Les initiatives suivantes sont en cours au SCC pour tenter de réduire la demande de drogue :
- programmes de lutte contre la toxicomanie et l’alcoolisme à l’intention des délinquants (programmes d’intensité moyenne et faible);
- programmes d’intensité élevée pour aider les délinquants ayant les problèmes de toxicomanie et d’alcoolisme les plus graves;
- possibilité, pour les délinquants qui veulent cesser de consommer de la drogue pendant leur incarcération, d’être logés dans des unités de soutien intensif;
- traitement d’entretien à la méthadone;
- ouverture du Centre de recherche en toxicomanie pour focaliser toutes les recherches sur la consommation de drogue et d’alcool menées au SCC.
Troubles de santé mentale
Les délinquants qui souffrent de troubles de santé mentale ont des difficultés à s’adapter à la vie en prison. Ils risquent davantage de tenter de se suicider ou de s’automutiler. Généralement, il leur faut une aide plus intensive pour mener à bien le processus de réinsertion sociale, car ils ont souvent besoin davantage de services de soutien dans la collectivité, par exemple, un logement spécialisé et des séances de counseling additionnelles. Malheureusement, il existe peu de services communautaires conçus pour ces délinquants, et c’est un obstacle à leur admissibilité à la mise en liberté sous condition.

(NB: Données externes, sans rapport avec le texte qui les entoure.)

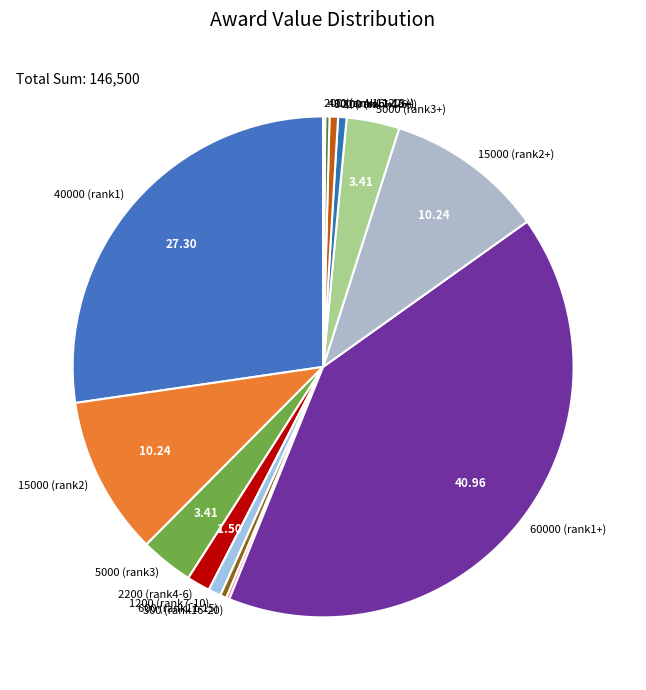

Approximately how many times larger is the value at 15000 (rank2) compared to 600 (rank11-15)?

25.0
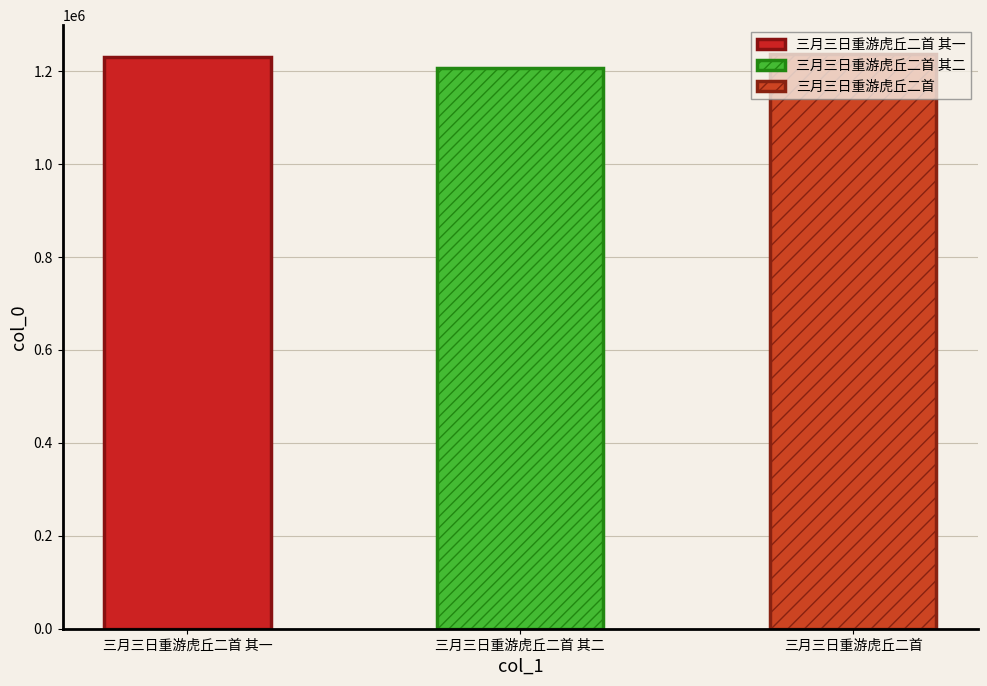

What is the label of the 3rd bar from the left?

三月三日重游虎丘二首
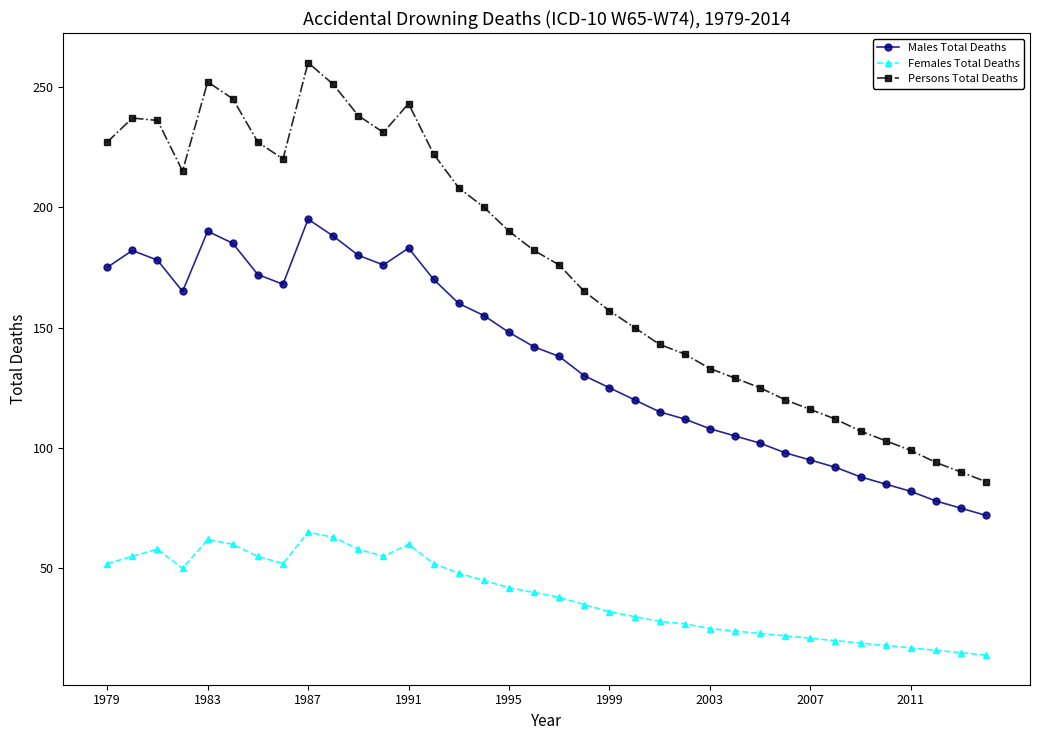

Which series has the largest range (max minus min)?

Persons Total Deaths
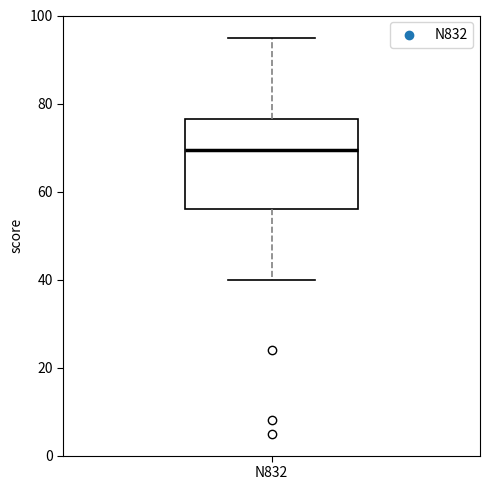

Transcribe this box plot: give where the median line is, the range the box spans, and where the two whiskers end, as read against the y-axis. The values are not printed on the chart, so give them approximately, as read against the axis.

median 70, box 56 to 76, whiskers 40 to 96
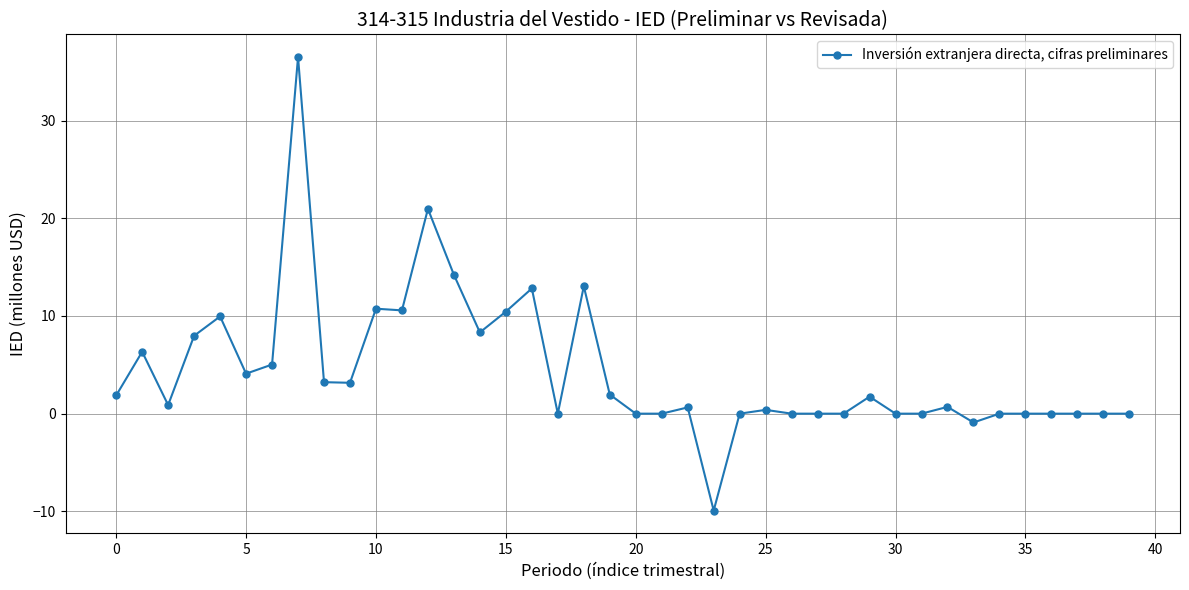

What is the value of the 6th point from the left?

4.1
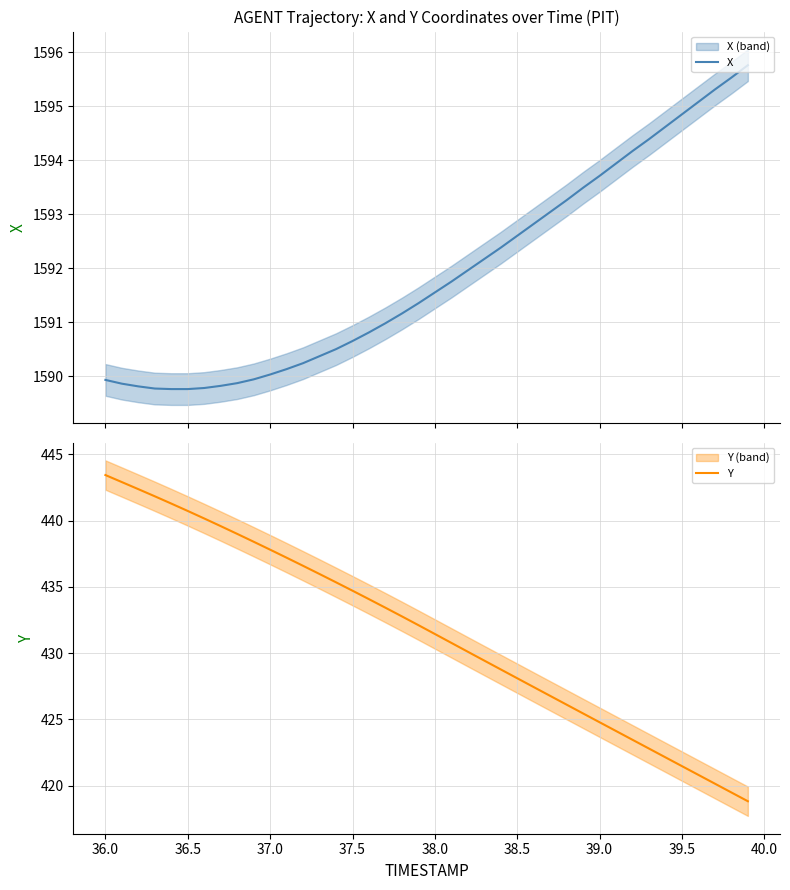

What are all the series names shown in the legend?

X, Y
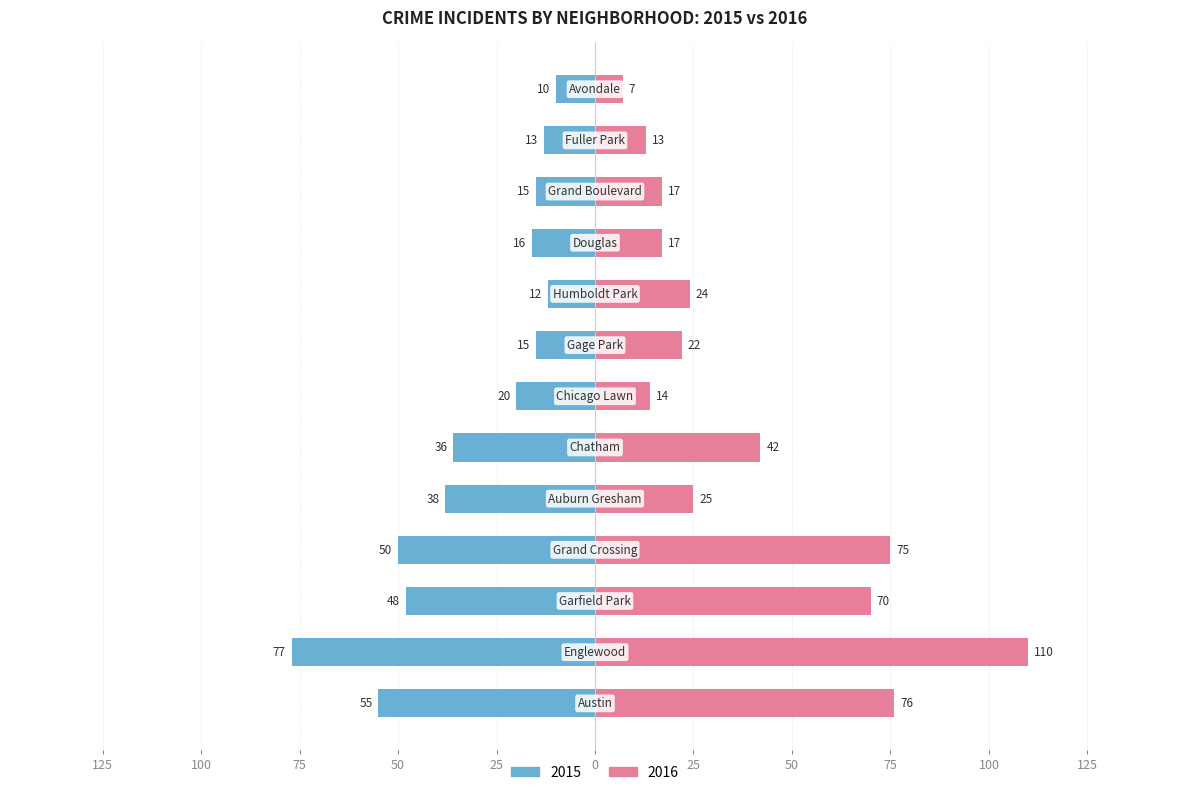

Reading left to right, extract all data points from this chart.

2015: Austin=-55	Englewood=-77	Garfield Park=-48	Grand Crossing=-50	Auburn Gresham=-38	Chatham=-36	Chicago Lawn=-20	Gage Park=-15	Humboldt Park=-12	Douglas=-16	Grand Boulevard=-15	Fuller Park=-13	Avondale=-10
2016: Austin=76	Englewood=110	Garfield Park=70	Grand Crossing=75	Auburn Gresham=25	Chatham=42	Chicago Lawn=14	Gage Park=22	Humboldt Park=24	Douglas=17	Grand Boulevard=17	Fuller Park=13	Avondale=7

Environ 38 % des détenus (12 % des hommes et 26 % des femmes) souffrent, à leur arrivée dans le système carcéral, d’un trouble mental susceptible d’exiger une intervention spécialisée. Lorsqu’ils arrivent dans un établissement du SCC, les détenus sont évalués afin de déterminer l’endroit où ils devraient être placés.
Traitements et interventions du Service correctionnel du Canada à l’intention des délinquants qui souffrent de troubles de santé mentale
- les délinquants qui sont atteints de troubles mentaux graves, par exemple les psychotiques et les schizophrènes, bénéficient de soins intensifs (aigus) dans les centres régionaux de traitement et centres psychiatriques;
- des soins intermédiaires et le type de soins que l’on réserve aux malades chroniques sont administrés aux délinquants qui souffrent de troubles de santé mentale ne nécessitant que des interventions en cas de crise et un traitement transitoire. Des programmes et des services de santé mentale sont dispensés dans les établissements ordinaires par des unités dotées de professionnels de la santé mentale.
Des soins ambulatoires sont fournis aux délinquants qui ont connu des épisodes de troubles de santé mentale au cours de l’année écoulée, mais qui ne sont pas à un stade aigu de leur maladie.
2 Données tirées du Rapport du Comité d’examen du Service correctionnel du Canada paru en octobre 2007, Feuille de route pour une sécurité publique accrue.
3 Données tirées du Rapport du Comité d’examen du Service correctionnel du Canada paru en octobre 2007, Feuille de route pour une sécurité publique accrue.